Così, complice il tempo lungo e la memoria corta, mi ero quasi scordato che nel libro dei cronopios, prima della parte sui cronopios ce ne sono altre tre, ancora più assurde. Jorge Luis Borges, nella prefazione a Finzioni, aveva scritto una giustificazione memorabile, per sé e per tutti i suoi futuri plagiari:

«Delirio faticoso e avvilente quello del compilatore di grossi libri, del dispiegatore in cinquecento pagine d’un concetto la cui perfetta esposizione orale capirebbe in pochi minuti! Meglio fingere che questi libri esistano già, e presentarne un riassunto, un commentario. Così fecero Carlyle in Sartor Resartus, Butler in The Fair Haven: opere che hanno il difetto, tuttavia, di essere anch’esse dei libri, non meno tautologici degli altri. Più ragionevole, più inetto, più pigro, io ho preferito scrivere, su libri immaginari, articoli brevi».

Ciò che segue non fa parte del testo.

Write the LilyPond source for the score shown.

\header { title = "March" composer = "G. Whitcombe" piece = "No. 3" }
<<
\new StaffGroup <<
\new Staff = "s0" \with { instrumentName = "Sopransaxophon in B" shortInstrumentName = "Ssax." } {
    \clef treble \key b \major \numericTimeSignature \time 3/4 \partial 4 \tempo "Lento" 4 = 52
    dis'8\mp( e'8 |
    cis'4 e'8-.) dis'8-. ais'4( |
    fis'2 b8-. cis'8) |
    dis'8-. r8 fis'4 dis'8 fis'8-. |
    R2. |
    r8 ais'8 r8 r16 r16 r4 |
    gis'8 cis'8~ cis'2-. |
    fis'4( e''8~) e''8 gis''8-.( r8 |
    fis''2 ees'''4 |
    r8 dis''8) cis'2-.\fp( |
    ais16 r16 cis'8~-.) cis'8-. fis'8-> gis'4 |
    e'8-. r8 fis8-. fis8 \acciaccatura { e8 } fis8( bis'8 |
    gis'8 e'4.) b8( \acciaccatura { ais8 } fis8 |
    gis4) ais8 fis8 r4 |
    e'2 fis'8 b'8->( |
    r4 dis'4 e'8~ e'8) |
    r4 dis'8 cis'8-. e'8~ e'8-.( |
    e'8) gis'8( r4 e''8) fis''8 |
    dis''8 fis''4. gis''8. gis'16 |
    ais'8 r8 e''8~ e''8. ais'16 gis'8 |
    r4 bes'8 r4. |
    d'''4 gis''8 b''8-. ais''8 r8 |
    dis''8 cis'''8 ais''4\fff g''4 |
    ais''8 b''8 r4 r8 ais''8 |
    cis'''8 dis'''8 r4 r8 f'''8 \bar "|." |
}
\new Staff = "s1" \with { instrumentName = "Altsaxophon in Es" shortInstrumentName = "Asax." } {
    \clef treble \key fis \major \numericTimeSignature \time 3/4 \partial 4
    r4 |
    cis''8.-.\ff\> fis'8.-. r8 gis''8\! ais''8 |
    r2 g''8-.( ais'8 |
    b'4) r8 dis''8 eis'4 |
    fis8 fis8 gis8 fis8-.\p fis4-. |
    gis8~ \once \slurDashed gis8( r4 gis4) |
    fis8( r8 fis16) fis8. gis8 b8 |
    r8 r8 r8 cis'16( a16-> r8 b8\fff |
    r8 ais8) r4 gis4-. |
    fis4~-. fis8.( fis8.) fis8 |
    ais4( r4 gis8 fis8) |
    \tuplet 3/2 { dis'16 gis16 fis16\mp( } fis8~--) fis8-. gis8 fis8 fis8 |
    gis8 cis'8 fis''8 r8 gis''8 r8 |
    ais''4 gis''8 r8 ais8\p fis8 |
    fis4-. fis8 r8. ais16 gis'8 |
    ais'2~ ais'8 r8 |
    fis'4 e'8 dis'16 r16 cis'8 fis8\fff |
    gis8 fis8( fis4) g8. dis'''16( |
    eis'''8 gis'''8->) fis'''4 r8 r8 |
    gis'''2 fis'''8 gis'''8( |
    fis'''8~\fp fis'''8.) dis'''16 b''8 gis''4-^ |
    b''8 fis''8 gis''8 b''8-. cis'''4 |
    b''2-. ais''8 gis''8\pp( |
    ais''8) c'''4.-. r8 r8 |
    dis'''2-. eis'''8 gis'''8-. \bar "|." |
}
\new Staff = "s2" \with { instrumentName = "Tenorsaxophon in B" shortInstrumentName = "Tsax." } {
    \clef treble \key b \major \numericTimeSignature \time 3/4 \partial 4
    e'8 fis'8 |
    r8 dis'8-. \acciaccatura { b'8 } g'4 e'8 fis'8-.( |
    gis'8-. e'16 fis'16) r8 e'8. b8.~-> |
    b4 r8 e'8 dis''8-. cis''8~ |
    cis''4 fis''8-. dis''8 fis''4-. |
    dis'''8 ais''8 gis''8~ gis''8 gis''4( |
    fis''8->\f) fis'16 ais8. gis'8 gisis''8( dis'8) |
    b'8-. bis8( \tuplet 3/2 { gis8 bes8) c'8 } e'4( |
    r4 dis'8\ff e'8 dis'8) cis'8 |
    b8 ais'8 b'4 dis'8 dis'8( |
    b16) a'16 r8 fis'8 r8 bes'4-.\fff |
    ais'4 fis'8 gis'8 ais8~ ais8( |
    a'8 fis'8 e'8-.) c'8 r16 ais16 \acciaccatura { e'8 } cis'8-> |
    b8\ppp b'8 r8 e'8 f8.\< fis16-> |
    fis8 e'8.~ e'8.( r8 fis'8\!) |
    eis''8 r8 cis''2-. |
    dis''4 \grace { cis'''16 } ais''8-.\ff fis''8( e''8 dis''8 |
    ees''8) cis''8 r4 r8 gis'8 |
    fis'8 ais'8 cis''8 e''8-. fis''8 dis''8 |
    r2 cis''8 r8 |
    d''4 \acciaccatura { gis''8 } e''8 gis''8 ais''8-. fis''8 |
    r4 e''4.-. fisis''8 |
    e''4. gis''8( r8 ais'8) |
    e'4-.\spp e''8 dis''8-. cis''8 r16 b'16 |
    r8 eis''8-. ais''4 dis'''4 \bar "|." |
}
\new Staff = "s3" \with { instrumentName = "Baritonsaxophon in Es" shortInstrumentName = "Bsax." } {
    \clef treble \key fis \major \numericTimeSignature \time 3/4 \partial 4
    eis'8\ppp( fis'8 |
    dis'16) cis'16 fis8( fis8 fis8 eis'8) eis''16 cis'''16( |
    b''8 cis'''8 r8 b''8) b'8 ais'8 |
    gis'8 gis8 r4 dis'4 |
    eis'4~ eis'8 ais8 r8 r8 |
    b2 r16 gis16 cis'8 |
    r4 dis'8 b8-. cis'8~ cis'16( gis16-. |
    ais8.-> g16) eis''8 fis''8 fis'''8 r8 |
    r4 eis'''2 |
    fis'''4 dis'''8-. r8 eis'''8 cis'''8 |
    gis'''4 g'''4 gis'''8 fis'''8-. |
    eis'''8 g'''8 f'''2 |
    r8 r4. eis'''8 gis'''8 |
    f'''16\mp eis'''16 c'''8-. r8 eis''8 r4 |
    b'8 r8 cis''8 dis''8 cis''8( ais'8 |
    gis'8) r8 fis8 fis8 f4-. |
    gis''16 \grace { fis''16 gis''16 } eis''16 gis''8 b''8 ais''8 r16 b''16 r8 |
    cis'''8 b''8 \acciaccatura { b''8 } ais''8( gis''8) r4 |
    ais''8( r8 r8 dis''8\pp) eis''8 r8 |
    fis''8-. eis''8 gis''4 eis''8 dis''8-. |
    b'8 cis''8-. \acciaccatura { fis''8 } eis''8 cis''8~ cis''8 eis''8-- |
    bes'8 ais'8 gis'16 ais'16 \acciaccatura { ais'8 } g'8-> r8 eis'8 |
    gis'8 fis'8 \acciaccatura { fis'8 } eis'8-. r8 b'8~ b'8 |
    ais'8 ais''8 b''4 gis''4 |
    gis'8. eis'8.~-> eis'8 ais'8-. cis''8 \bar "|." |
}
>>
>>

Ma con Cortázar andiamo oltre la recensione del libro inesistente; oltre la pigrizia e l’accidia: siamo alla prodigalità assoluta, allo sperpero, alle mani bucate. Mezza pagina: il racconto di racconti. Il racconto che contiene idee a profusione, accomunate solo dall’esile filo della paura – anche se ogni spunto potrebbe essere declinato in un genere diverso: terrore, fantascienza, surreale, fantastico, splatter… Ogni paragrafo poteva diventare un racconto a sé (il primo per esempio assomiglia molto a un pezzo di Ballard, l’ultimo ricorda un’idea di Buzzati), proprio come un brano degli Henry Cow. Anzi, ogni paragrafo contiene in nuce la scintilla per un romanzo, se dato in mano a un Floyd della letteratura. Invece lo ha scritto Cortázar, meno male.

Eccolo qua, Istruzioni-esempi sul modo di avere paura:

In un paese della Scozia vengono venduti libri con una pagina bianca sperduta in un punto qualsiasi del volume. Se un lettore s’imbatte in quella pagina allo scoccare delle tre del pomeriggio, muore.

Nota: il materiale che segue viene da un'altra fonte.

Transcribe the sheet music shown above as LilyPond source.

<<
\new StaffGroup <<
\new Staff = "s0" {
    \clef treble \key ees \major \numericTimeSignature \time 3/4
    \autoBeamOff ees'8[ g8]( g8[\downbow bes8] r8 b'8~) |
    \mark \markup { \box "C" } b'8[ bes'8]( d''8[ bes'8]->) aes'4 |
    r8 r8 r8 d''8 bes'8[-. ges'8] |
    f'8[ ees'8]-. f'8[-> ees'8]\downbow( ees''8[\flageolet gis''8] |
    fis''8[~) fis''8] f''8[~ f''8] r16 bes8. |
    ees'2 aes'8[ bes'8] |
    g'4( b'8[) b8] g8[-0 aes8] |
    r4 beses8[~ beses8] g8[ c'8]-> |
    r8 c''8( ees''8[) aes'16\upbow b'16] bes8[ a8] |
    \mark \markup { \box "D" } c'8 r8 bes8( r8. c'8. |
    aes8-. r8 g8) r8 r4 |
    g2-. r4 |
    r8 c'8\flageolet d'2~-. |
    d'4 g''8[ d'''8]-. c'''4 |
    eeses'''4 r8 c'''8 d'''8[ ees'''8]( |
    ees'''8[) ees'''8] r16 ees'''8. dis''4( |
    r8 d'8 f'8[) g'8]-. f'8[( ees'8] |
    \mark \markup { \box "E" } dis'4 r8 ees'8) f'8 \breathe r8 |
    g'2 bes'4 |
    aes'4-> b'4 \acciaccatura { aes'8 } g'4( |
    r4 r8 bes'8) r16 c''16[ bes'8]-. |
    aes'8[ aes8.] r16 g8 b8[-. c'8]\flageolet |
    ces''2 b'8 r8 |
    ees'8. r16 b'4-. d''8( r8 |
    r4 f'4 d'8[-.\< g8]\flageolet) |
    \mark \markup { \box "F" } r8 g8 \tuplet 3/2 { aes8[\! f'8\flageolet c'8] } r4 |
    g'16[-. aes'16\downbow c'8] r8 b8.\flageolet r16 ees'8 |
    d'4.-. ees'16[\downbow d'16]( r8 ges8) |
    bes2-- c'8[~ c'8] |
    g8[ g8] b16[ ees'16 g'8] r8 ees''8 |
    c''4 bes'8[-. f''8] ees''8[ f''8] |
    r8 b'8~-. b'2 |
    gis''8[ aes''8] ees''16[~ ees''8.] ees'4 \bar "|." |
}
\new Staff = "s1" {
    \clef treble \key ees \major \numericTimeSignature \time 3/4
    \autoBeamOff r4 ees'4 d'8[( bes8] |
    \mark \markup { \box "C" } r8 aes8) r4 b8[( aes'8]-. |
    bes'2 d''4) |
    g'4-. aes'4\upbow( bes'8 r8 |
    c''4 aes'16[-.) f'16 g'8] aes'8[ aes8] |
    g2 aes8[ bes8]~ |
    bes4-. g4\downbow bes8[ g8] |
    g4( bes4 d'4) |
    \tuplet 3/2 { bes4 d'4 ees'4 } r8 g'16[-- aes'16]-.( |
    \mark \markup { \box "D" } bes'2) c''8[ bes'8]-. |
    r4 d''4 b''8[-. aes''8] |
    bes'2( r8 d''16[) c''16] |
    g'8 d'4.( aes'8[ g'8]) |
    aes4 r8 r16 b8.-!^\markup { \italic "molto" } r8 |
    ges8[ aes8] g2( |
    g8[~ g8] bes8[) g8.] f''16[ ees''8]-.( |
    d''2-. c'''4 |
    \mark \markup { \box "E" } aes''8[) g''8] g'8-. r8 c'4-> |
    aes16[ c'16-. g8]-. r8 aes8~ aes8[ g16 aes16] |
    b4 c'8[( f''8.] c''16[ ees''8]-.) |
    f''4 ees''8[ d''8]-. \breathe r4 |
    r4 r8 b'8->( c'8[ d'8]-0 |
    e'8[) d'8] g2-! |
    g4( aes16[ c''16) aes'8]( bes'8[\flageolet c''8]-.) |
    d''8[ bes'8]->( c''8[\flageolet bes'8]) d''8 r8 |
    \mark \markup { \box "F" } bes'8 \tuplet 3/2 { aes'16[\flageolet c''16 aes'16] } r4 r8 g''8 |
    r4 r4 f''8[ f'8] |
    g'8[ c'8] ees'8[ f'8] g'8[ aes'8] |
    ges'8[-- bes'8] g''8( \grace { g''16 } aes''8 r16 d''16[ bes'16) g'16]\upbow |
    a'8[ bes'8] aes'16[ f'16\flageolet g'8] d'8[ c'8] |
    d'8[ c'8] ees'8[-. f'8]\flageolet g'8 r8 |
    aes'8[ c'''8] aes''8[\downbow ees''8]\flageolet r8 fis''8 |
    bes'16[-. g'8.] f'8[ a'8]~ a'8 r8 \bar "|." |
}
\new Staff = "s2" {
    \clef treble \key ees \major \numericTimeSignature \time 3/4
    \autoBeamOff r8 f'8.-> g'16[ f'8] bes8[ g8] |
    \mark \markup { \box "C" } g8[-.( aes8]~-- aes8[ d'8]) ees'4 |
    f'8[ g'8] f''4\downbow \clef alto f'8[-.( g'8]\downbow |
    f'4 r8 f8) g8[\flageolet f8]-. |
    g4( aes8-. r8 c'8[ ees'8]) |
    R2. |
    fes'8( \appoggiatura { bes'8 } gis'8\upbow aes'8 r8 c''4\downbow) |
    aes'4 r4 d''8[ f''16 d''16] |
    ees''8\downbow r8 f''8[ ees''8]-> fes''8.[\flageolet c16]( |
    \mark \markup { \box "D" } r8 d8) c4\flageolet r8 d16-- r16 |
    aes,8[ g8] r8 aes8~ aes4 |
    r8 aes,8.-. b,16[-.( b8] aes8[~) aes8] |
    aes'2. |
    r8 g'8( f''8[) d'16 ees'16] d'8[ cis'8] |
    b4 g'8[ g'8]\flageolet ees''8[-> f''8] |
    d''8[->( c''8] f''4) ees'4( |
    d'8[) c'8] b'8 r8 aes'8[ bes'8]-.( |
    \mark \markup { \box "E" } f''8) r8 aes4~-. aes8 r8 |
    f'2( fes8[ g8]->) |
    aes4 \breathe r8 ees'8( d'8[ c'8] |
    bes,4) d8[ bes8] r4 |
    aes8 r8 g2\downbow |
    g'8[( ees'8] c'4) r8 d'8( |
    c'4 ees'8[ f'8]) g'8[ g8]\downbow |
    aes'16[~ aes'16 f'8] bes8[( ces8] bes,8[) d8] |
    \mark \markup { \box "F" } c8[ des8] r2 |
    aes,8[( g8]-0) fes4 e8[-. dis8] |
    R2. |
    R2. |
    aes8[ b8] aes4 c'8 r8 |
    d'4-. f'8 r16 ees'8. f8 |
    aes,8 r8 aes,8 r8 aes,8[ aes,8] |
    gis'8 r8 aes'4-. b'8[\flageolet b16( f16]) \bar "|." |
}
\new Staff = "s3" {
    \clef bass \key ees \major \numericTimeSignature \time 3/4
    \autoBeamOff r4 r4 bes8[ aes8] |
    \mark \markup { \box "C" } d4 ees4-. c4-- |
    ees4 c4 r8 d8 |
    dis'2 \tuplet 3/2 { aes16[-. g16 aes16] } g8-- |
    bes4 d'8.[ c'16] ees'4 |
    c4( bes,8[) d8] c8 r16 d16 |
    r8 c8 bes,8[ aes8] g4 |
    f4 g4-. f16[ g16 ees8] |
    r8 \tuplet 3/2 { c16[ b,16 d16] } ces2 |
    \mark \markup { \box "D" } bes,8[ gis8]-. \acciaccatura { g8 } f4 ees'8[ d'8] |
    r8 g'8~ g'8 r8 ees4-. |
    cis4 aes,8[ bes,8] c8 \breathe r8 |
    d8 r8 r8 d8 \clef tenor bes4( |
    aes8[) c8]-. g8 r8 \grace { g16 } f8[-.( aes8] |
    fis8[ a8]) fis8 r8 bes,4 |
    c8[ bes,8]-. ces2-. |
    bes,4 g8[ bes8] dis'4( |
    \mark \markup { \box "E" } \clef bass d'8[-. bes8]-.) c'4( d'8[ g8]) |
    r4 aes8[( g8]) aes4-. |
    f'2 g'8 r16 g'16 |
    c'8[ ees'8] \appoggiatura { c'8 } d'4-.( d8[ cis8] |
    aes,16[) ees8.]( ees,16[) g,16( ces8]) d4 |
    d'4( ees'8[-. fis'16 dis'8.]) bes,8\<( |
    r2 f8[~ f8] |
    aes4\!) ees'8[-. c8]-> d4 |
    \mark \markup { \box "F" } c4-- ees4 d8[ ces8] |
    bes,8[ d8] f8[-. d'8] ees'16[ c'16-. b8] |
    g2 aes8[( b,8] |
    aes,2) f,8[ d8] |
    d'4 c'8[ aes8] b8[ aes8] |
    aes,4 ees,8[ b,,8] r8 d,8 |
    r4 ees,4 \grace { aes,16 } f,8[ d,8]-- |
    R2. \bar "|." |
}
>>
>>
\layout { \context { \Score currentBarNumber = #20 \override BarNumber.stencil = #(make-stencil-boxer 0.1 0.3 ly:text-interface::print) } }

Nella piazza del Quirinale, a Roma, c’è un punto noto agli iniziati fino al XIX secolo, e dal quale, con la luna piena, si vedono muovere lentamente le statue dei Dioscuri che lottano con i loro cavalli impennati.

Ad Amalfi, nel punto in cui finisce la zona costiera, c’è un molo che penetra nel mare e nella notte. Si sente un cane che abbaia al di là dell’ultimo fanale.

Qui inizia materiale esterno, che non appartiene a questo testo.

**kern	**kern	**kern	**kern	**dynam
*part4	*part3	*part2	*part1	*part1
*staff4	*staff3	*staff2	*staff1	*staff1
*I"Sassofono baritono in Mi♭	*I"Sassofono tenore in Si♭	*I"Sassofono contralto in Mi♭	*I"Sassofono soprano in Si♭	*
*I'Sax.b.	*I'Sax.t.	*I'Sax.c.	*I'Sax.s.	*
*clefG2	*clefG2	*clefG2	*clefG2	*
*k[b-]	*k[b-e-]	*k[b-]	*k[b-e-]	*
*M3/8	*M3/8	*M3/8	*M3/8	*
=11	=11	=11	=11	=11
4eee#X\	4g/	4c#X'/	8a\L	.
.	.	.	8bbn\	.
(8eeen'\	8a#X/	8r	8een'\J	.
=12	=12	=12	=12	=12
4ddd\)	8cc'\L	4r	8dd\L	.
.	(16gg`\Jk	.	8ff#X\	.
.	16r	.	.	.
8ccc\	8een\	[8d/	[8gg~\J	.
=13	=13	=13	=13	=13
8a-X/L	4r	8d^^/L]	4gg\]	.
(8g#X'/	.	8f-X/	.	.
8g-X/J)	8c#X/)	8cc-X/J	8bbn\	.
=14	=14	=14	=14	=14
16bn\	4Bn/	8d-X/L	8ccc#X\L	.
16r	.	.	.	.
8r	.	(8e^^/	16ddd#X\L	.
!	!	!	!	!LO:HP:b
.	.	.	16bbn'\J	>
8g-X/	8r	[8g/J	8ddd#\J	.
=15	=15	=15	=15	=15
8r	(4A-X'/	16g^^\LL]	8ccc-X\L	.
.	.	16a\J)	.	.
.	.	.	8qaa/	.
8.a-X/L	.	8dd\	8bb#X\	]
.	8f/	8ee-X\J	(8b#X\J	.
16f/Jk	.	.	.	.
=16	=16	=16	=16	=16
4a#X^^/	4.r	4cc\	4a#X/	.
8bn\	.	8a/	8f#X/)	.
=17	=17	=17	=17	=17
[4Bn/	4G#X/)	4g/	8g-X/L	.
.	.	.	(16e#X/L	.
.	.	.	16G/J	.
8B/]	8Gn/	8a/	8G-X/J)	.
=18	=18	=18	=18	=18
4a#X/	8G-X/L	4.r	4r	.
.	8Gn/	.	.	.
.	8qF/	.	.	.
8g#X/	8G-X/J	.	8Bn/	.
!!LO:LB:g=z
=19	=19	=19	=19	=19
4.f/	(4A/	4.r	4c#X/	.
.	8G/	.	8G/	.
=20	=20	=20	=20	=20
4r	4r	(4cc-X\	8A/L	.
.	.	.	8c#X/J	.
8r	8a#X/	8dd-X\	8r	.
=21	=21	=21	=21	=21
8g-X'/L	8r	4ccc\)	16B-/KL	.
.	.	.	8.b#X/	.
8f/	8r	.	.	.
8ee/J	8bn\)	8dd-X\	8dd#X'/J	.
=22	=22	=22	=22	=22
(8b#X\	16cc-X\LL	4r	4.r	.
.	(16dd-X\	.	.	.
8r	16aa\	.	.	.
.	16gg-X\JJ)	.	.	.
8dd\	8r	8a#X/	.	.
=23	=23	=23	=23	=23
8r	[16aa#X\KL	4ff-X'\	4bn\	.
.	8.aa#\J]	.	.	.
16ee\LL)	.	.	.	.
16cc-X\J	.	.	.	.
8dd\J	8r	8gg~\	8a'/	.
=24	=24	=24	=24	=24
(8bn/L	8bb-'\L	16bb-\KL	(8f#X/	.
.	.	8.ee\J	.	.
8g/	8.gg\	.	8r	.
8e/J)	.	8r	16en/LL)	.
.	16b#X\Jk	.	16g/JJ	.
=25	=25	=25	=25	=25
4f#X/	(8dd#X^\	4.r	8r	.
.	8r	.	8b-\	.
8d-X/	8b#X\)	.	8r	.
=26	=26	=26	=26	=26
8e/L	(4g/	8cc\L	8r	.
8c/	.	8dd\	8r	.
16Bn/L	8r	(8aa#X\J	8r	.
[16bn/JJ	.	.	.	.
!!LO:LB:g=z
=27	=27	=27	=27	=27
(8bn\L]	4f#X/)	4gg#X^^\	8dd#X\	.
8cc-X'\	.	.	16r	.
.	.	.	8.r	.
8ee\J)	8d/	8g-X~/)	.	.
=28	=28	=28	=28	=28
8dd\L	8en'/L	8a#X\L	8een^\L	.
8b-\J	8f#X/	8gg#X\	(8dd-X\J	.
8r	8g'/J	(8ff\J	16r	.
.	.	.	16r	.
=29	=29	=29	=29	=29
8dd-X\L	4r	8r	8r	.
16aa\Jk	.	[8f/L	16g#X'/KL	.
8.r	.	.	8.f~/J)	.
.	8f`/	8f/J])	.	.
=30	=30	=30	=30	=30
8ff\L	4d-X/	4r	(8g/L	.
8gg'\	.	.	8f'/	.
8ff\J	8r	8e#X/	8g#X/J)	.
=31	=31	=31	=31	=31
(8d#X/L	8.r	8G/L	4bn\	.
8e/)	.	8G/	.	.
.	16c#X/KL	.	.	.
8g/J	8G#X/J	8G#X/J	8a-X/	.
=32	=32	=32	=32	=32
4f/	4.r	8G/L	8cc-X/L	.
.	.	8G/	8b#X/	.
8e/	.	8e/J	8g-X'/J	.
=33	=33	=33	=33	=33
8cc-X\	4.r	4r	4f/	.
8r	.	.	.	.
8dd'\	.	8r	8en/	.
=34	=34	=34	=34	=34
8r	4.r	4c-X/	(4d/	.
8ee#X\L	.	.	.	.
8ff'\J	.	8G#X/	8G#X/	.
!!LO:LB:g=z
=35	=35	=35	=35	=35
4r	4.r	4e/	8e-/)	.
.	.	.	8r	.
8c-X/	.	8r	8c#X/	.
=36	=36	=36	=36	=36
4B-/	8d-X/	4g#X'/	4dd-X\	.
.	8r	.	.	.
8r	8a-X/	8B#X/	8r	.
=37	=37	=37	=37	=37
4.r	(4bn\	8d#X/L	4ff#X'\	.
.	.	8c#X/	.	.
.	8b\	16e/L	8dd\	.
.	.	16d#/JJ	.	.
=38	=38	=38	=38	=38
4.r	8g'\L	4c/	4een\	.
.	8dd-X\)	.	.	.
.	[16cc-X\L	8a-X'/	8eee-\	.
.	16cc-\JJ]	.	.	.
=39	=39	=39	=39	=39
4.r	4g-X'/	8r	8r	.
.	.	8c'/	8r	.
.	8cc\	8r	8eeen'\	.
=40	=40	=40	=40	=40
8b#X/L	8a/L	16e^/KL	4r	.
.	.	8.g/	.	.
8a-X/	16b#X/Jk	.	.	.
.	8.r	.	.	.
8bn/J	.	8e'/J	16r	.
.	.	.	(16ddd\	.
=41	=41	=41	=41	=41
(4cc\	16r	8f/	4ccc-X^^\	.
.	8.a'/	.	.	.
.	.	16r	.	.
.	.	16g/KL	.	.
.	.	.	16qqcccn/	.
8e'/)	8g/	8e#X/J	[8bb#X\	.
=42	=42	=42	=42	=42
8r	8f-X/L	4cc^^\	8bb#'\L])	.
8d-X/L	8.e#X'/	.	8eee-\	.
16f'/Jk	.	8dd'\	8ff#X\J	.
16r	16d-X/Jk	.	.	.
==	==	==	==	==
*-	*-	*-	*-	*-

Un signore sta stendendo il dentifricio sullo spazzolino. Tutto a un tratto vede, coricata sul dorso, una minuscola immagine di donna, di corallo o magari di mollica di pane colorata.

Aprendo l’armadio per prendere una camicia, cade un vecchio calendario che si disfa, si sfoglia, copre i tessuti bianchi con migliaia di sporche farfalle di carta.

Si è venuto a sapere di un commesso viaggiatore al quale cominciò a dolere il polso sinistro, proprio sotto l’orologio. Quando si strappò via l’orologio, il sangue schizzò: la ferita mostrava il segno di denti acuminatissimi.

Il medico sta finendo di visitarci e ci tranquillizza. La sua voce profonda e cordiale precede le medicine la cui ricetta ora scrive, seduto al suo scrittoio. Ogni tanto alza la testa, sorride e ci infonde coraggio. Non è niente, in una settimana tutto tornerà a posto. Ci sistemiamo comodamente nella poltrona, felici, e ci guardiamo distrattamente attorno. Tutto a un tratto, nella penombra sotto lo scrittoio, vediamo le gambe del medico. Si è alzato i pantaloni fino alle cosce, e ha calze da donna.